→ Given records:
+ + + + +
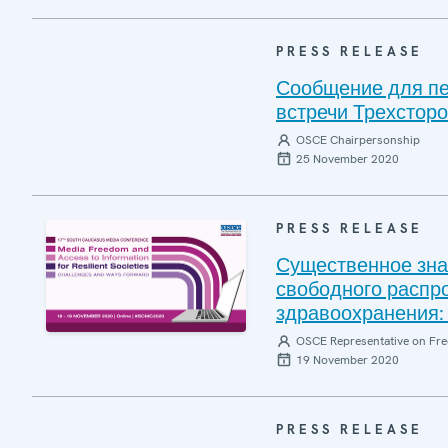
PRESS RELEASE
Сообщение для пе
встречи Трехсторо
OSCE Chairpersonship
25 November 2020
PRESS RELEASE
Существенное зна
свободного распр
здравоохранения:
OSCE Representative on Fre
19 November 2020
PRESS RELEASE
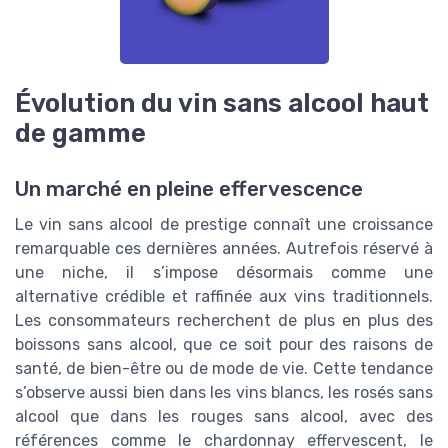
Évolution du vin sans alcool haut
de gamme
Un marché en pleine effervescence
Le vin sans alcool de prestige connaît une croissance
remarquable ces dernières années. Autrefois réservé à
une niche, il s’impose désormais comme une
alternative crédible et raffinée aux vins traditionnels.
Les consommateurs recherchent de plus en plus des
boissons sans alcool, que ce soit pour des raisons de
santé, de bien-être ou de mode de vie. Cette tendance
s’observe aussi bien dans les vins blancs, les rosés sans
alcool que dans les rouges sans alcool, avec des
références comme le chardonnay effervescent, le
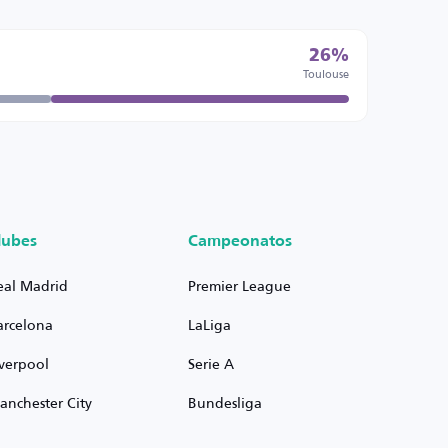
26%
Toulouse
lubes
Campeonatos
eal Madrid
Premier League
arcelona
LaLiga
iverpool
Serie A
anchester City
Bundesliga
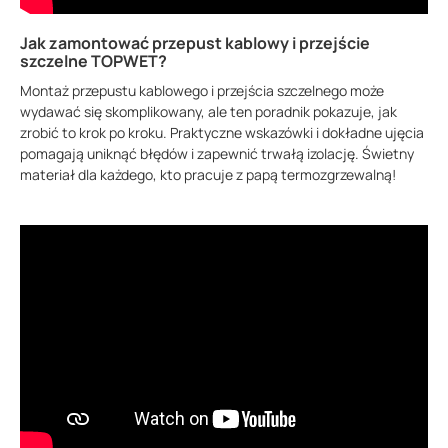
Jak zamontować przepust kablowy i przejście
szczelne TOPWET?
Montaż przepustu kablowego i przejścia szczelnego może
wydawać się skomplikowany, ale ten poradnik pokazuje, jak
zrobić to krok po kroku. Praktyczne wskazówki i dokładne ujęcia
pomagają uniknąć błędów i zapewnić trwałą izolację. Świetny
materiał dla każdego, kto pracuje z papą termozgrzewalną!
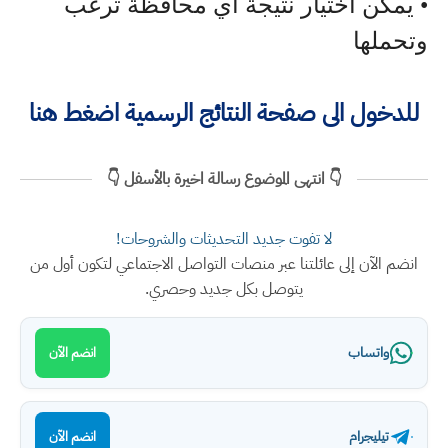
• يمكن اختيار نتيجة اي محافظة ترغب
وتحملها
للدخول الى صفحة النتائج الرسمية اضغط هنا
👇 انتهى الموضوع رسالة اخيرة بالأسفل 👇
لا تفوت جديد التحديثات والشروحات!
انضم الآن إلى عائلتنا عبر منصات التواصل الاجتماعي لتكون أول من
يتوصل بكل جديد وحصري.
واتساب
انضم الآن
تيليجرام
انضم الآن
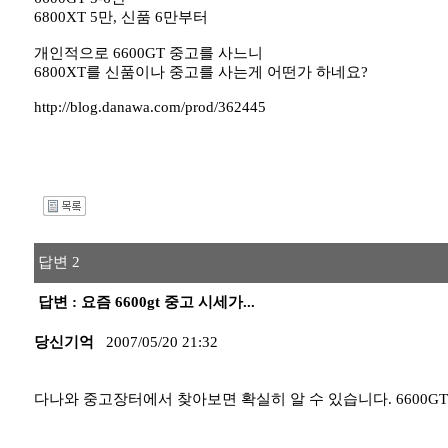
6800XT 5만, 신품 6만부터
개인적으로 6600GT 중고를 사느니
6800XT를 신품이나 중고를 사는게 어떤가 하네요?
http://blog.danawa.com/prod/362445
I
답변 2
답변 : 요즘 6600gt 중고 시세가...
당신기억
2007/05/20 21:32
다나와 중고장터에서 찾아보면 확실히 알 수 있습니다. 6600GT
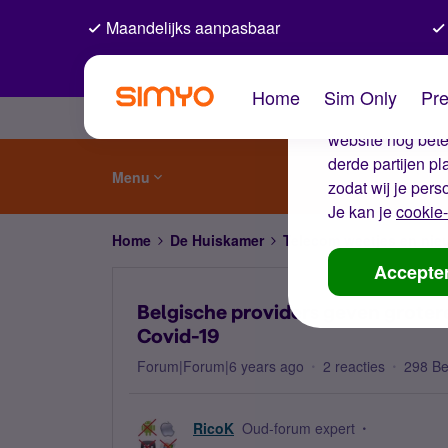
Maandelijks aanpasbaar
De coo
Home
Sim Only
Pre
Wij gebruiken co
website nog beter
derde partijen p
Menu
zodat wij je pers
Je kan je
cookie-
Home
De Huiskamer
Telecom weetjes en nie
Accepte
Belgische providers geven groter
Covid-19
Forum|Forum|6 years ago
2 reacties
298 B
RicoK
Oud-forum expert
+ + + + +
Before you return the listing exactly, strip out its pictures.

→ Exercise output:
PRESS RELEASE
Сообщение для пе
встречи Трехсторо
OSCE Chairpersonship
25 November 2020
PRESS RELEASE
Существенное зна
свободного распр
здравоохранения:
OSCE Representative on Fre
19 November 2020
PRESS RELEASE
Évolution du vin sans alcool haut
de gamme
Un marché en pleine effervescence
Le vin sans alcool de prestige connaît une croissance
remarquable ces dernières années. Autrefois réservé à
une niche, il s’impose désormais comme une
alternative crédible et raffinée aux vins traditionnels.
Les consommateurs recherchent de plus en plus des
boissons sans alcool, que ce soit pour des raisons de
santé, de bien-être ou de mode de vie. Cette tendance
s’observe aussi bien dans les vins blancs, les rosés sans
alcool que dans les rouges sans alcool, avec des
références comme le chardonnay effervescent, le
26%
Toulouse
lubes
Campeonatos
eal Madrid
Premier League
arcelona
LaLiga
iverpool
Serie A
anchester City
Bundesliga
Jak zamontować przepust kablowy i przejście
szczelne TOPWET?
Montaż przepustu kablowego i przejścia szczelnego może
wydawać się skomplikowany, ale ten poradnik pokazuje, jak
zrobić to krok po kroku. Praktyczne wskazówki i dokładne ujęcia
pomagają uniknąć błędów i zapewnić trwałą izolację. Świetny
materiał dla każdego, kto pracuje z papą termozgrzewalną!
• يمكن اختيار نتيجة اي محافظة ترغب
وتحملها
للدخول الى صفحة النتائج الرسمية اضغط هنا
👇 انتهى الموضوع رسالة اخيرة بالأسفل 👇
لا تفوت جديد التحديثات والشروحات!
انضم الآن إلى عائلتنا عبر منصات التواصل الاجتماعي لتكون أول من
يتوصل بكل جديد وحصري.
واتساب
انضم الآن
تيليجرام
انضم الآن
6800XT 5만, 신품 6만부터
개인적으로 6600GT 중고를 사느니
6800XT를 신품이나 중고를 사는게 어떤가 하네요?
http://blog.danawa.com/prod/362445
I
답변 2
답변 : 요즘 6600gt 중고 시세가...
당신기억
2007/05/20 21:32
다나와 중고장터에서 찾아보면 확실히 알 수 있습니다. 6600GT
Maandelijks aanpasbaar
De coo
Home
Sim Only
Pre
Wij gebruiken co
website nog beter
derde partijen p
Menu
zodat wij je pers
Je kan je
cookie-
Home
De Huiskamer
Telecom weetjes en nie
Accepte
Belgische providers geven groter
Covid-19
Forum|Forum|6 years ago
2 reacties
298 B
RicoK
Oud-forum expert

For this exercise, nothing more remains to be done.